Page text —
================

‘Upon the foundation of an entirely invented biosystem, Avatar is a brilliant synthesis of mythic tropes, with debts to Lévi-Strauss and Frazier’s The Golden Bough. It soars because, simply, it stones and transports you.’
- Michael Mann in his entry for the 2012 Sight & Sound greatest films of all time poll.
And that should be enough for most people. But the intervening years has seen Avatar’s reputation trampled and dismissed. There’s no appetite or enthusiasm for the inevitable upcoming sequels. We’ve forgotten the thrill that we all experienced back in December 2009, when for one of few times in our lives, we went to the cinema and saw something we had never seen before. I think that denial is on us; perhaps we’re suffering from some collective shame at the realisation that we didn’t learn the lessons of Avatar. We were presented with a vision of cinema where its vast resources and capabilities were given to an artist in order to create a movie of enormous creativity and imagination. And we rejected this, and its place we got a cinematic landscape dominated by Benedict Cumberbatch playing Doctor Strange. We can’t deal with this, we’re ashamed by it, and thus we turn on Avatar and write it off as some simplistic, moralising Pocahontas paradigm.
Because, aside from the unique visual pleasures of the movie (and these are plentiful – Cameron’s distinct use of colour is extraordinary in and of itself) Avatar is vital because it presents one of the most profound pieces of progressive art in mainstream cinema. It is a contemplation on the need for ecological responsibility. An unsubtle polemic for veganism. And a profound riposte to the violence and horror of the action movie genre.

================

Source information —
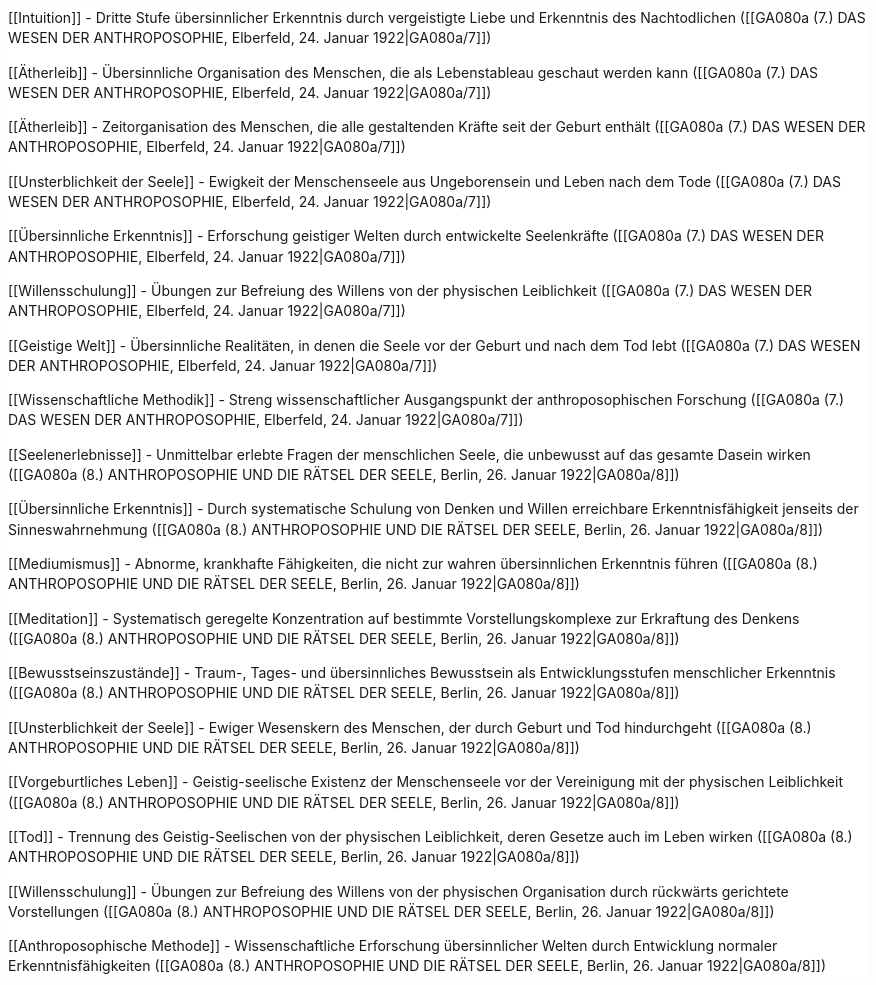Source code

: [[Intuition]] - Dritte Stufe übersinnlicher Erkenntnis durch vergeistigte Liebe und Erkenntnis des Nachtodlichen ([[GA080a (7.) DAS WESEN DER ANTHROPOSOPHIE, Elberfeld, 24. Januar 1922|GA080a/7]])

[[Ätherleib]] - Übersinnliche Organisation des Menschen, die als Lebenstableau geschaut werden kann ([[GA080a (7.) DAS WESEN DER ANTHROPOSOPHIE, Elberfeld, 24. Januar 1922|GA080a/7]])

[[Ätherleib]] - Zeitorganisation des Menschen, die alle gestaltenden Kräfte seit der Geburt enthält ([[GA080a (7.) DAS WESEN DER ANTHROPOSOPHIE, Elberfeld, 24. Januar 1922|GA080a/7]])

[[Unsterblichkeit der Seele]] - Ewigkeit der Menschenseele aus Ungeborensein und Leben nach dem Tode ([[GA080a (7.) DAS WESEN DER ANTHROPOSOPHIE, Elberfeld, 24. Januar 1922|GA080a/7]])

[[Übersinnliche Erkenntnis]] - Erforschung geistiger Welten durch entwickelte Seelenkräfte ([[GA080a (7.) DAS WESEN DER ANTHROPOSOPHIE, Elberfeld, 24. Januar 1922|GA080a/7]])

[[Willensschulung]] - Übungen zur Befreiung des Willens von der physischen Leiblichkeit ([[GA080a (7.) DAS WESEN DER ANTHROPOSOPHIE, Elberfeld, 24. Januar 1922|GA080a/7]])

[[Geistige Welt]] - Übersinnliche Realitäten, in denen die Seele vor der Geburt und nach dem Tod lebt ([[GA080a (7.) DAS WESEN DER ANTHROPOSOPHIE, Elberfeld, 24. Januar 1922|GA080a/7]])

[[Wissenschaftliche Methodik]] - Streng wissenschaftlicher Ausgangspunkt der anthroposophischen Forschung ([[GA080a (7.) DAS WESEN DER ANTHROPOSOPHIE, Elberfeld, 24. Januar 1922|GA080a/7]])

[[Seelenerlebnisse]] - Unmittelbar erlebte Fragen der menschlichen Seele, die unbewusst auf das gesamte Dasein wirken ([[GA080a (8.) ANTHROPOSOPHIE UND DIE RÄTSEL DER SEELE, Berlin, 26. Januar 1922|GA080a/8]])

[[Übersinnliche Erkenntnis]] - Durch systematische Schulung von Denken und Willen erreichbare Erkenntnisfähigkeit jenseits der Sinneswahrnehmung ([[GA080a (8.) ANTHROPOSOPHIE UND DIE RÄTSEL DER SEELE, Berlin, 26. Januar 1922|GA080a/8]])

[[Mediumismus]] - Abnorme, krankhafte Fähigkeiten, die nicht zur wahren übersinnlichen Erkenntnis führen ([[GA080a (8.) ANTHROPOSOPHIE UND DIE RÄTSEL DER SEELE, Berlin, 26. Januar 1922|GA080a/8]])

[[Meditation]] - Systematisch geregelte Konzentration auf bestimmte Vorstellungskomplexe zur Erkraftung des Denkens ([[GA080a (8.) ANTHROPOSOPHIE UND DIE RÄTSEL DER SEELE, Berlin, 26. Januar 1922|GA080a/8]])

[[Bewusstseinszustände]] - Traum-, Tages- und übersinnliches Bewusstsein als Entwicklungsstufen menschlicher Erkenntnis ([[GA080a (8.) ANTHROPOSOPHIE UND DIE RÄTSEL DER SEELE, Berlin, 26. Januar 1922|GA080a/8]])

[[Unsterblichkeit der Seele]] - Ewiger Wesenskern des Menschen, der durch Geburt und Tod hindurchgeht ([[GA080a (8.) ANTHROPOSOPHIE UND DIE RÄTSEL DER SEELE, Berlin, 26. Januar 1922|GA080a/8]])

[[Vorgeburtliches Leben]] - Geistig-seelische Existenz der Menschenseele vor der Vereinigung mit der physischen Leiblichkeit ([[GA080a (8.) ANTHROPOSOPHIE UND DIE RÄTSEL DER SEELE, Berlin, 26. Januar 1922|GA080a/8]])

[[Tod]] - Trennung des Geistig-Seelischen von der physischen Leiblichkeit, deren Gesetze auch im Leben wirken ([[GA080a (8.) ANTHROPOSOPHIE UND DIE RÄTSEL DER SEELE, Berlin, 26. Januar 1922|GA080a/8]])

[[Willensschulung]] - Übungen zur Befreiung des Willens von der physischen Organisation durch rückwärts gerichtete Vorstellungen ([[GA080a (8.) ANTHROPOSOPHIE UND DIE RÄTSEL DER SEELE, Berlin, 26. Januar 1922|GA080a/8]])

[[Anthroposophische Methode]] - Wissenschaftliche Erforschung übersinnlicher Welten durch Entwicklung normaler Erkenntnisfähigkeiten ([[GA080a (8.) ANTHROPOSOPHIE UND DIE RÄTSEL DER SEELE, Berlin, 26. Januar 1922|GA080a/8]])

================

Task item A — In the essay on Avatar, in what month and year did audiences first see the film in the cinema?
Task item B — From the rows, format the lines between the one holding "[[Unsterblichkeit der Seele]] - Ewigkeit" and the one holding "[[Übersinnliche Erkenntnis]] - Erforschung", inclusive, as a numbered list without blank lines.

Task output A — December 2009

Task output B —
1. [[Unsterblichkeit der Seele]] - Ewigkeit der Menschenseele aus Ungeborensein und Leben nach dem Tode ([[GA080a (7.) DAS WESEN DER ANTHROPOSOPHIE, Elberfeld, 24. Januar 1922|GA080a/7]])
2. [[Übersinnliche Erkenntnis]] - Erforschung geistiger Welten durch entwickelte Seelenkräfte ([[GA080a (7.) DAS WESEN DER ANTHROPOSOPHIE, Elberfeld, 24. Januar 1922|GA080a/7]])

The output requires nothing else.